_WORK TASK_
Omit every picture and return the rest of the data unaltered.

_RECORDS TO PROCESS_

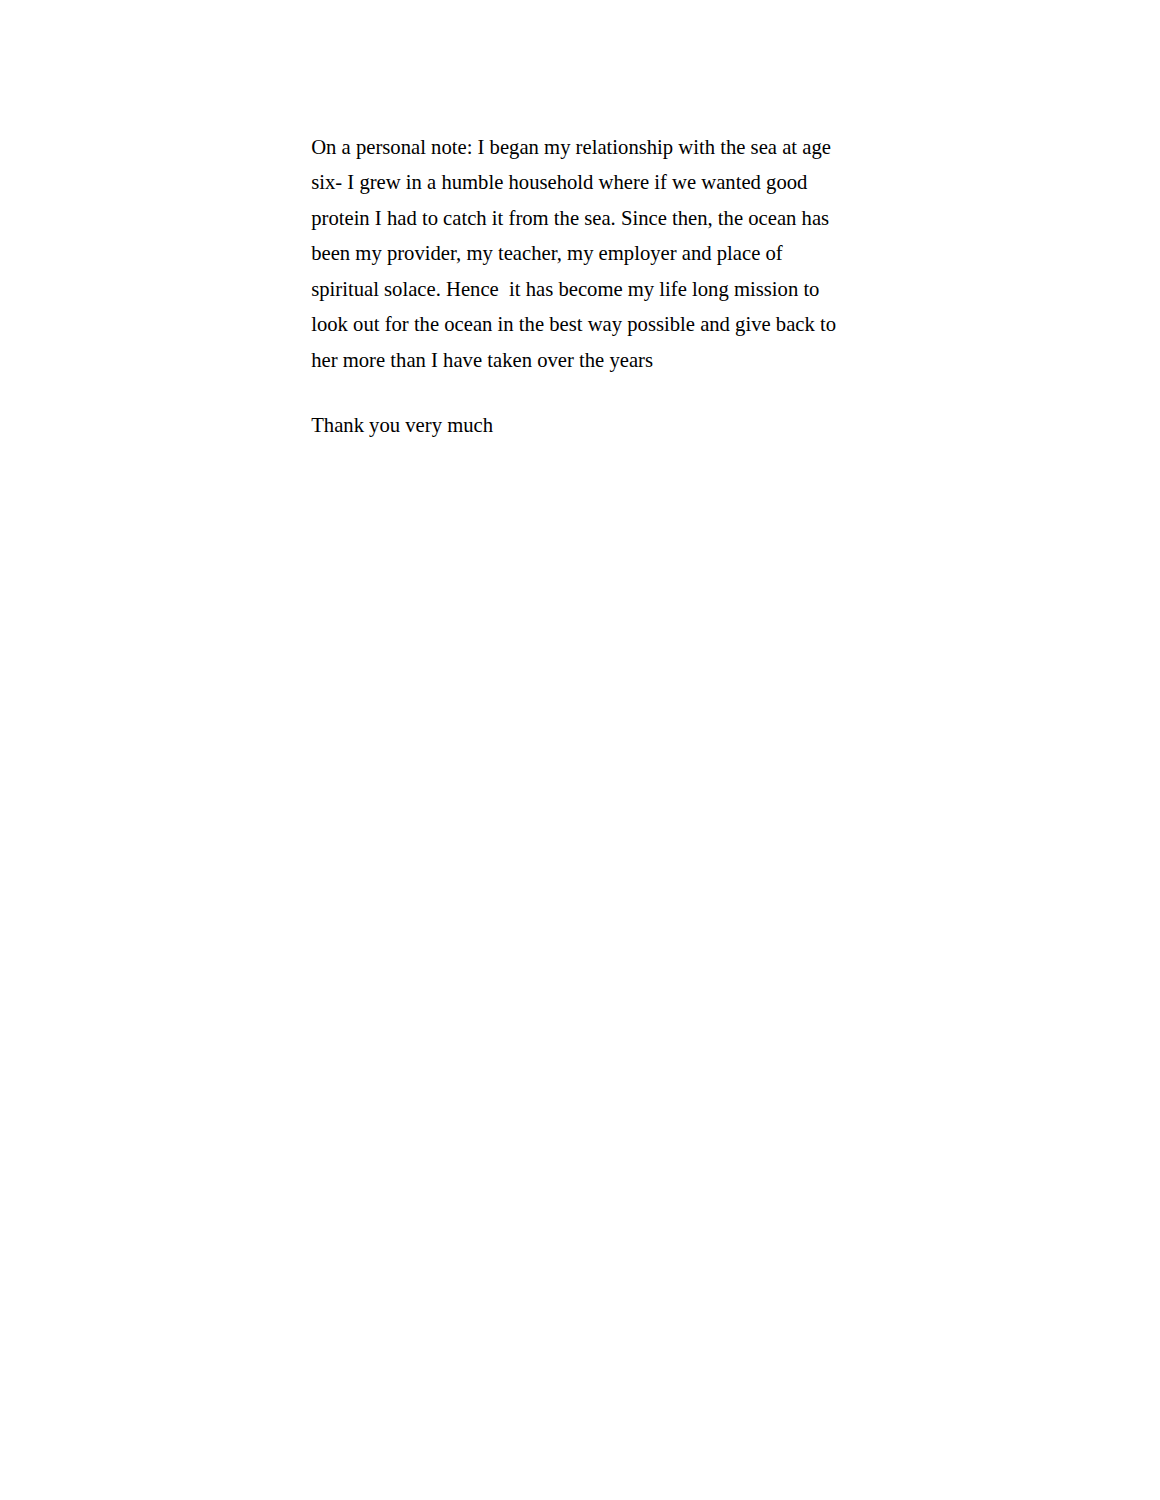On a personal note: I began my relationship with the sea at age six- I grew in a humble household where if we wanted good protein I had to catch it from the sea. Since then, the ocean has been my provider, my teacher, my employer and place of spiritual solace. Hence it has become my life long mission to look out for the ocean in the best way possible and give back to her more than I have taken over the years
Thank you very much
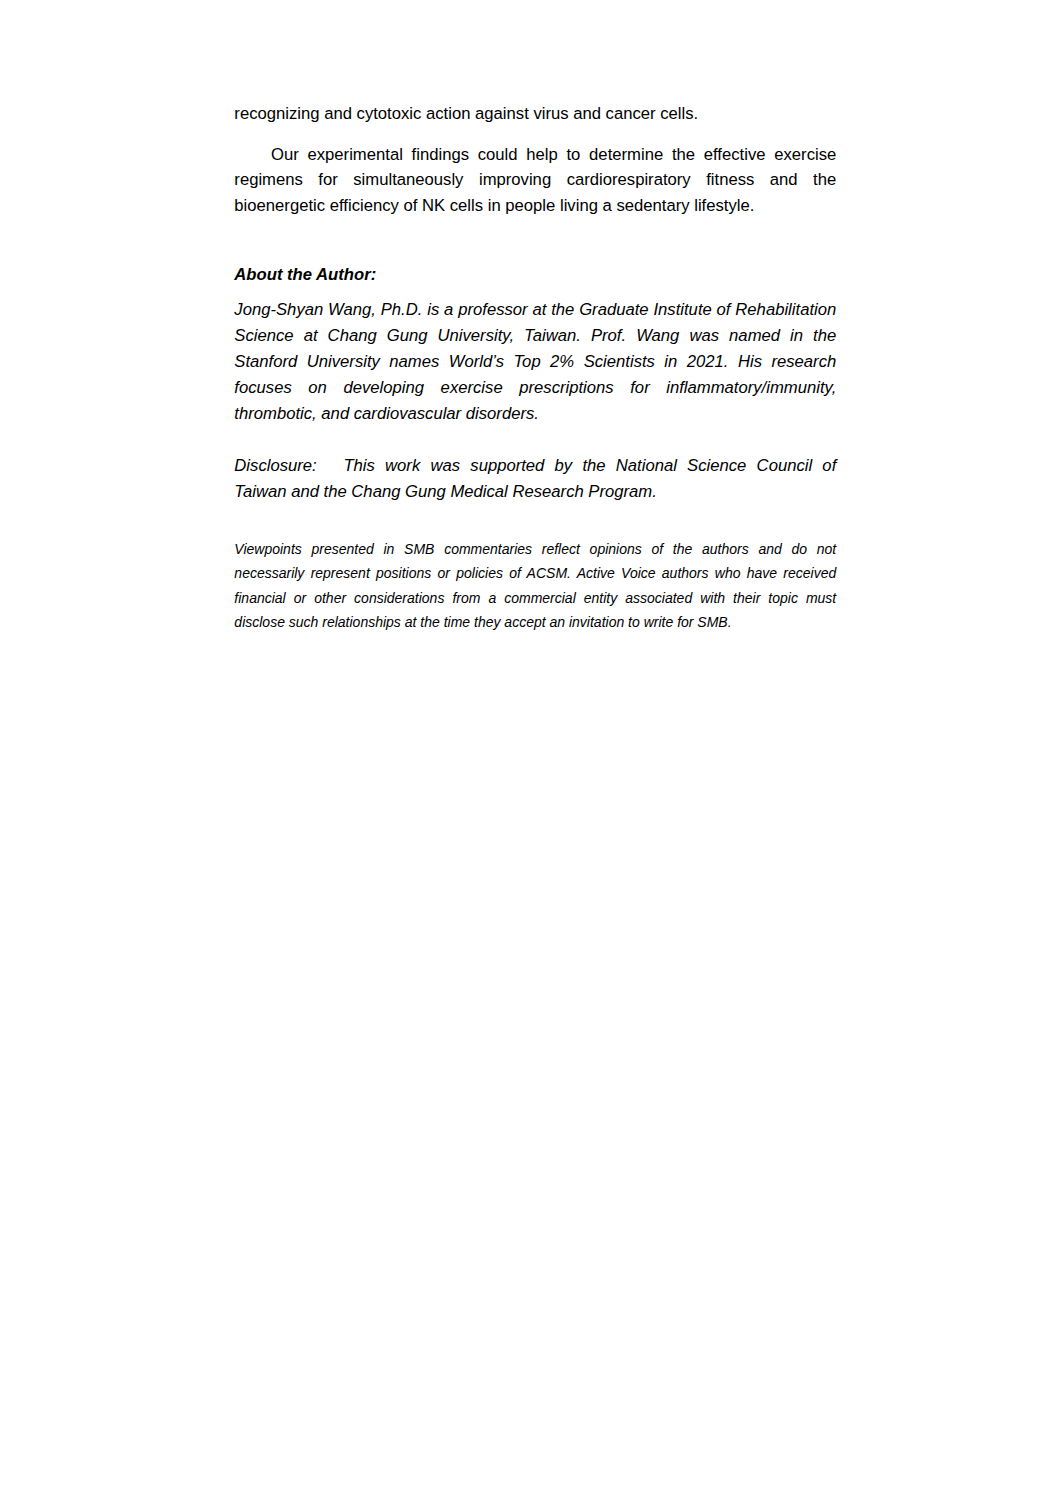recognizing and cytotoxic action against virus and cancer cells.
Our experimental findings could help to determine the effective exercise regimens for simultaneously improving cardiorespiratory fitness and the bioenergetic efficiency of NK cells in people living a sedentary lifestyle.
About the Author:
Jong-Shyan Wang, Ph.D. is a professor at the Graduate Institute of Rehabilitation Science at Chang Gung University, Taiwan. Prof. Wang was named in the Stanford University names World’s Top 2% Scientists in 2021. His research focuses on developing exercise prescriptions for inflammatory/immunity, thrombotic, and cardiovascular disorders.
Disclosure: This work was supported by the National Science Council of Taiwan and the Chang Gung Medical Research Program.
Viewpoints presented in SMB commentaries reflect opinions of the authors and do not necessarily represent positions or policies of ACSM. Active Voice authors who have received financial or other considerations from a commercial entity associated with their topic must disclose such relationships at the time they accept an invitation to write for SMB.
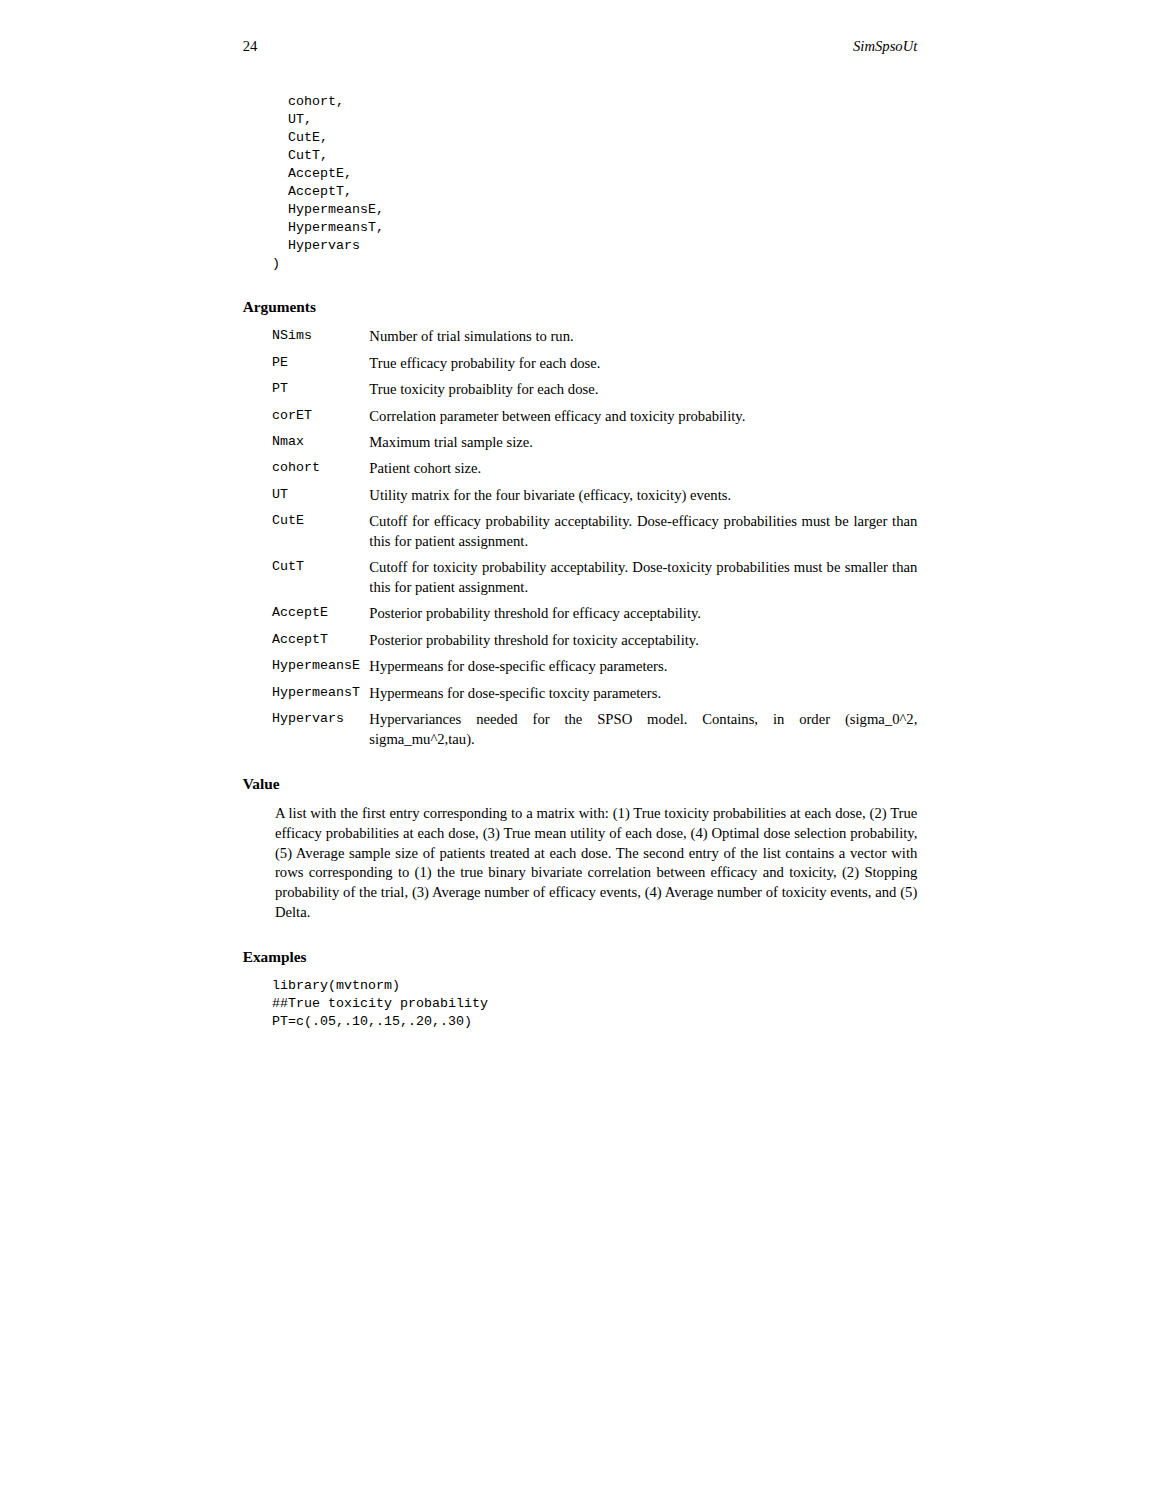24 SimSpsoUt
  cohort,
  UT,
  CutE,
  CutT,
  AcceptE,
  AcceptT,
  HypermeansE,
  HypermeansT,
  Hypervars
)
Arguments
NSims
Number of trial simulations to run.
PE
True efficacy probability for each dose.
PT
True toxicity probaiblity for each dose.
corET
Correlation parameter between efficacy and toxicity probability.
Nmax
Maximum trial sample size.
cohort
Patient cohort size.
UT
Utility matrix for the four bivariate (efficacy, toxicity) events.
CutE
Cutoff for efficacy probability acceptability. Dose-efficacy probabilities must be larger than this for patient assignment.
CutT
Cutoff for toxicity probability acceptability. Dose-toxicity probabilities must be smaller than this for patient assignment.
AcceptE
Posterior probability threshold for efficacy acceptability.
AcceptT
Posterior probability threshold for toxicity acceptability.
HypermeansE
Hypermeans for dose-specific efficacy parameters.
HypermeansT
Hypermeans for dose-specific toxcity parameters.
Hypervars
Hypervariances needed for the SPSO model. Contains, in order (sigma_0^2, sigma_mu^2,tau).
Value
A list with the first entry corresponding to a matrix with: (1) True toxicity probabilities at each dose, (2) True efficacy probabilities at each dose, (3) True mean utility of each dose, (4) Optimal dose selection probability, (5) Average sample size of patients treated at each dose. The second entry of the list contains a vector with rows corresponding to (1) the true binary bivariate correlation between efficacy and toxicity, (2) Stopping probability of the trial, (3) Average number of efficacy events, (4) Average number of toxicity events, and (5) Delta.
Examples
library(mvtnorm)
##True toxicity probability
PT=c(.05,.10,.15,.20,.30)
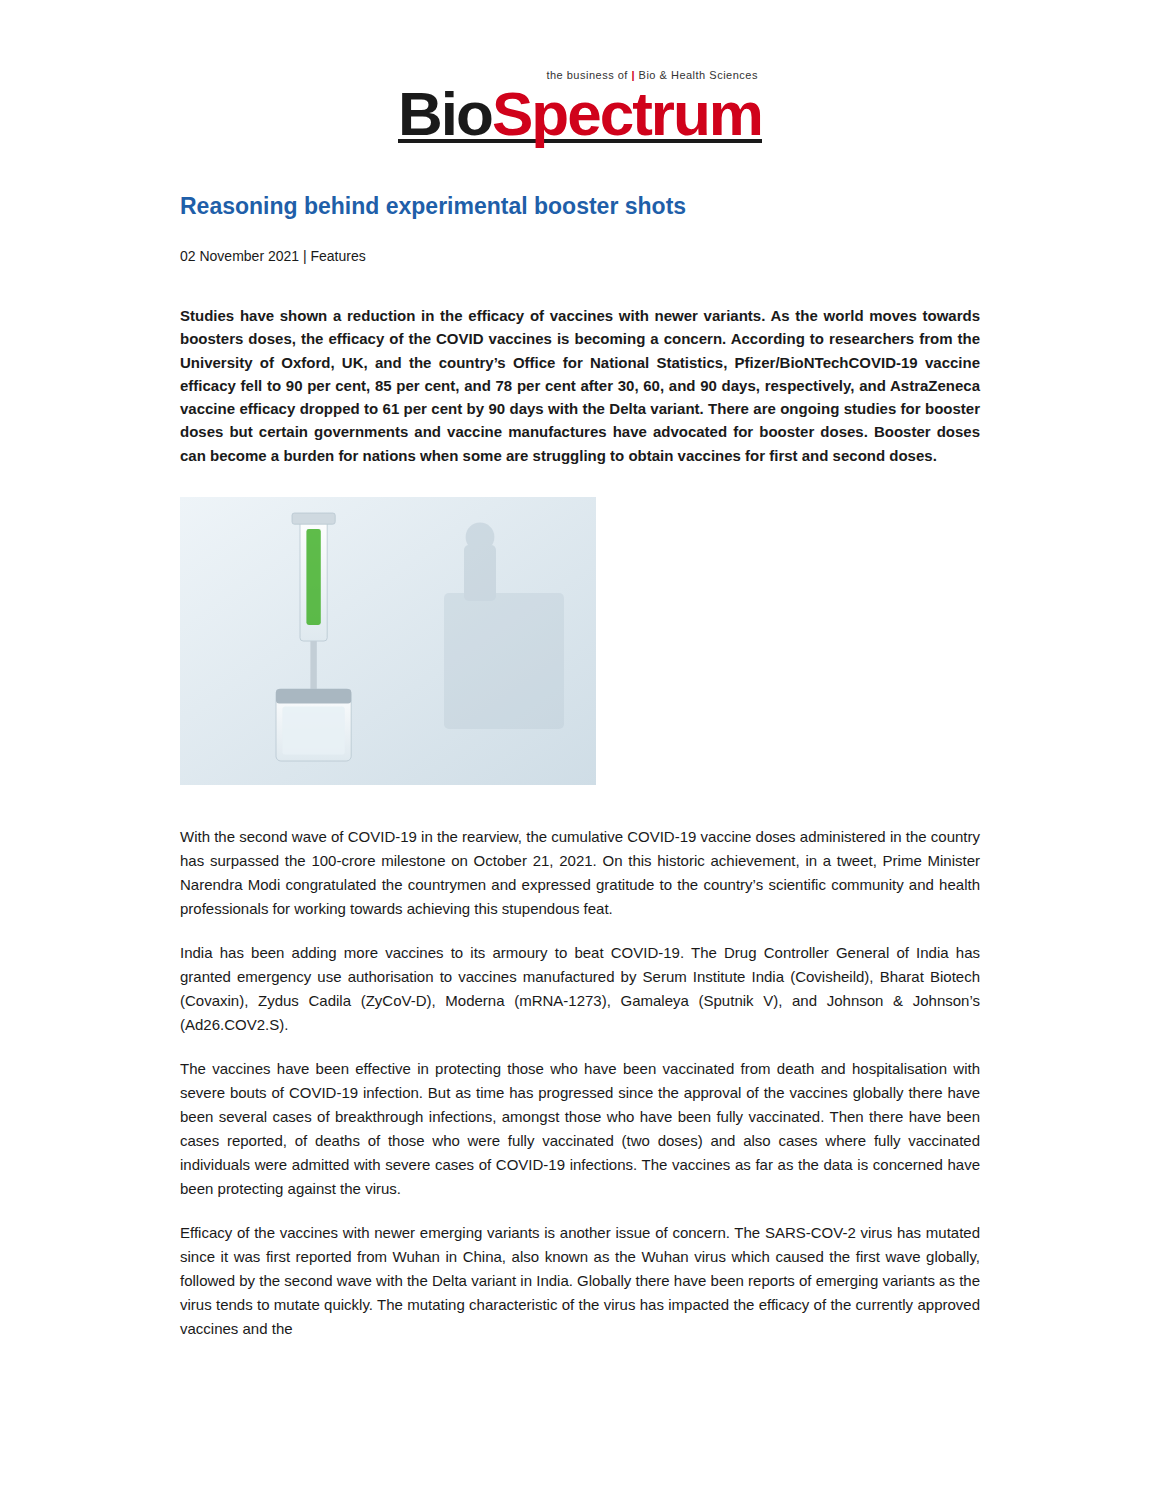the business of | Bio & Health Sciences
Bio Spectrum
Reasoning behind experimental booster shots
02 November 2021 | Features
Studies have shown a reduction in the efficacy of vaccines with newer variants. As the world moves towards boosters doses, the efficacy of the COVID vaccines is becoming a concern. According to researchers from the University of Oxford, UK, and the country’s Office for National Statistics, Pfizer/BioNTechCOVID-19 vaccine efficacy fell to 90 per cent, 85 per cent, and 78 per cent after 30, 60, and 90 days, respectively, and AstraZeneca vaccine efficacy dropped to 61 per cent by 90 days with the Delta variant. There are ongoing studies for booster doses but certain governments and vaccine manufactures have advocated for booster doses. Booster doses can become a burden for nations when some are struggling to obtain vaccines for first and second doses.
With the second wave of COVID-19 in the rearview, the cumulative COVID-19 vaccine doses administered in the country has surpassed the 100-crore milestone on October 21, 2021. On this historic achievement, in a tweet, Prime Minister Narendra Modi congratulated the countrymen and expressed gratitude to the country’s scientific community and health professionals for working towards achieving this stupendous feat.
India has been adding more vaccines to its armoury to beat COVID-19. The Drug Controller General of India has granted emergency use authorisation to vaccines manufactured by Serum Institute India (Covisheild), Bharat Biotech (Covaxin), Zydus Cadila (ZyCoV-D), Moderna (mRNA-1273), Gamaleya (Sputnik V), and Johnson & Johnson’s (Ad26.COV2.S).
The vaccines have been effective in protecting those who have been vaccinated from death and hospitalisation with severe bouts of COVID-19 infection. But as time has progressed since the approval of the vaccines globally there have been several cases of breakthrough infections, amongst those who have been fully vaccinated. Then there have been cases reported, of deaths of those who were fully vaccinated (two doses) and also cases where fully vaccinated individuals were admitted with severe cases of COVID-19 infections. The vaccines as far as the data is concerned have been protecting against the virus.
Efficacy of the vaccines with newer emerging variants is another issue of concern. The SARS-COV-2 virus has mutated since it was first reported from Wuhan in China, also known as the Wuhan virus which caused the first wave globally, followed by the second wave with the Delta variant in India. Globally there have been reports of emerging variants as the virus tends to mutate quickly. The mutating characteristic of the virus has impacted the efficacy of the currently approved vaccines and the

_EXPECTED ANSWER_
On a personal note: I began my relationship with the sea at age six- I grew in a humble household where if we wanted good protein I had to catch it from the sea. Since then, the ocean has been my provider, my teacher, my employer and place of spiritual solace. Hence it has become my life long mission to look out for the ocean in the best way possible and give back to her more than I have taken over the years
Thank you very much
recognizing and cytotoxic action against virus and cancer cells.
Our experimental findings could help to determine the effective exercise regimens for simultaneously improving cardiorespiratory fitness and the bioenergetic efficiency of NK cells in people living a sedentary lifestyle.
About the Author:
Jong-Shyan Wang, Ph.D. is a professor at the Graduate Institute of Rehabilitation Science at Chang Gung University, Taiwan. Prof. Wang was named in the Stanford University names World’s Top 2% Scientists in 2021. His research focuses on developing exercise prescriptions for inflammatory/immunity, thrombotic, and cardiovascular disorders.
Disclosure: This work was supported by the National Science Council of Taiwan and the Chang Gung Medical Research Program.
Viewpoints presented in SMB commentaries reflect opinions of the authors and do not necessarily represent positions or policies of ACSM. Active Voice authors who have received financial or other considerations from a commercial entity associated with their topic must disclose such relationships at the time they accept an invitation to write for SMB.
24 SimSpsoUt
  cohort,
  UT,
  CutE,
  CutT,
  AcceptE,
  AcceptT,
  HypermeansE,
  HypermeansT,
  Hypervars
)
Arguments
NSims
Number of trial simulations to run.
PE
True efficacy probability for each dose.
PT
True toxicity probaiblity for each dose.
corET
Correlation parameter between efficacy and toxicity probability.
Nmax
Maximum trial sample size.
cohort
Patient cohort size.
UT
Utility matrix for the four bivariate (efficacy, toxicity) events.
CutE
Cutoff for efficacy probability acceptability. Dose-efficacy probabilities must be larger than this for patient assignment.
CutT
Cutoff for toxicity probability acceptability. Dose-toxicity probabilities must be smaller than this for patient assignment.
AcceptE
Posterior probability threshold for efficacy acceptability.
AcceptT
Posterior probability threshold for toxicity acceptability.
HypermeansE
Hypermeans for dose-specific efficacy parameters.
HypermeansT
Hypermeans for dose-specific toxcity parameters.
Hypervars
Hypervariances needed for the SPSO model. Contains, in order (sigma_0^2, sigma_mu^2,tau).
Value
A list with the first entry corresponding to a matrix with: (1) True toxicity probabilities at each dose, (2) True efficacy probabilities at each dose, (3) True mean utility of each dose, (4) Optimal dose selection probability, (5) Average sample size of patients treated at each dose. The second entry of the list contains a vector with rows corresponding to (1) the true binary bivariate correlation between efficacy and toxicity, (2) Stopping probability of the trial, (3) Average number of efficacy events, (4) Average number of toxicity events, and (5) Delta.
Examples
library(mvtnorm)
##True toxicity probability
PT=c(.05,.10,.15,.20,.30)
the business of | Bio & Health Sciences
Bio Spectrum
Reasoning behind experimental booster shots
02 November 2021 | Features
Studies have shown a reduction in the efficacy of vaccines with newer variants. As the world moves towards boosters doses, the efficacy of the COVID vaccines is becoming a concern. According to researchers from the University of Oxford, UK, and the country’s Office for National Statistics, Pfizer/BioNTechCOVID-19 vaccine efficacy fell to 90 per cent, 85 per cent, and 78 per cent after 30, 60, and 90 days, respectively, and AstraZeneca vaccine efficacy dropped to 61 per cent by 90 days with the Delta variant. There are ongoing studies for booster doses but certain governments and vaccine manufactures have advocated for booster doses. Booster doses can become a burden for nations when some are struggling to obtain vaccines for first and second doses.
With the second wave of COVID-19 in the rearview, the cumulative COVID-19 vaccine doses administered in the country has surpassed the 100-crore milestone on October 21, 2021. On this historic achievement, in a tweet, Prime Minister Narendra Modi congratulated the countrymen and expressed gratitude to the country’s scientific community and health professionals for working towards achieving this stupendous feat.
India has been adding more vaccines to its armoury to beat COVID-19. The Drug Controller General of India has granted emergency use authorisation to vaccines manufactured by Serum Institute India (Covisheild), Bharat Biotech (Covaxin), Zydus Cadila (ZyCoV-D), Moderna (mRNA-1273), Gamaleya (Sputnik V), and Johnson & Johnson’s (Ad26.COV2.S).
The vaccines have been effective in protecting those who have been vaccinated from death and hospitalisation with severe bouts of COVID-19 infection. But as time has progressed since the approval of the vaccines globally there have been several cases of breakthrough infections, amongst those who have been fully vaccinated. Then there have been cases reported, of deaths of those who were fully vaccinated (two doses) and also cases where fully vaccinated individuals were admitted with severe cases of COVID-19 infections. The vaccines as far as the data is concerned have been protecting against the virus.
Efficacy of the vaccines with newer emerging variants is another issue of concern. The SARS-COV-2 virus has mutated since it was first reported from Wuhan in China, also known as the Wuhan virus which caused the first wave globally, followed by the second wave with the Delta variant in India. Globally there have been reports of emerging variants as the virus tends to mutate quickly. The mutating characteristic of the virus has impacted the efficacy of the currently approved vaccines and the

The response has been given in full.